Material to process: Begin

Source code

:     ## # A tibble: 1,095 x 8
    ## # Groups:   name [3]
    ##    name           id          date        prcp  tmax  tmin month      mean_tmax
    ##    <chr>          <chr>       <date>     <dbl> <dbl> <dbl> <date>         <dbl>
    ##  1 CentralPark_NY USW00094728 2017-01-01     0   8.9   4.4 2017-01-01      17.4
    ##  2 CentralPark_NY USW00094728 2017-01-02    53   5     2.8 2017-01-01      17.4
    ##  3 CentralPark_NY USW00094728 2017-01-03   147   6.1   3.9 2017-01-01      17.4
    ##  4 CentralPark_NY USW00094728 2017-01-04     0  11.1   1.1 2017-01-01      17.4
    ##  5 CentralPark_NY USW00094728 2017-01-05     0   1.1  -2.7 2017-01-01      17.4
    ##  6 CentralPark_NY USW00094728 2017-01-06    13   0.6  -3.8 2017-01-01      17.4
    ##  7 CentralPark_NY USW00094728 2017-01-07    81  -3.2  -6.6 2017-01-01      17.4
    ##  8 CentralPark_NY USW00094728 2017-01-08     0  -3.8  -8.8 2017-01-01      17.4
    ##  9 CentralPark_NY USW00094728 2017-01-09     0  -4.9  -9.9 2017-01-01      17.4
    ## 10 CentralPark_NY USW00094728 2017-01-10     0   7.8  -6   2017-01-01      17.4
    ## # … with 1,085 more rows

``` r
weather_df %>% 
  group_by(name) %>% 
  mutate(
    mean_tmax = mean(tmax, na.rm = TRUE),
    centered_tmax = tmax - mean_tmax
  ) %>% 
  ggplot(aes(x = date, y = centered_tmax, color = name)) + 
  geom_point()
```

Material to process: End

Going through the listing above, copy out every line that has the string "name".

- [Exercise output]
    ## # Groups:   name [3]
    ##    name           id          date        prcp  tmax  tmin month      mean_tmax
  group_by(name) %>% 
  ggplot(aes(x = date, y = centered_tmax, color = name)) + 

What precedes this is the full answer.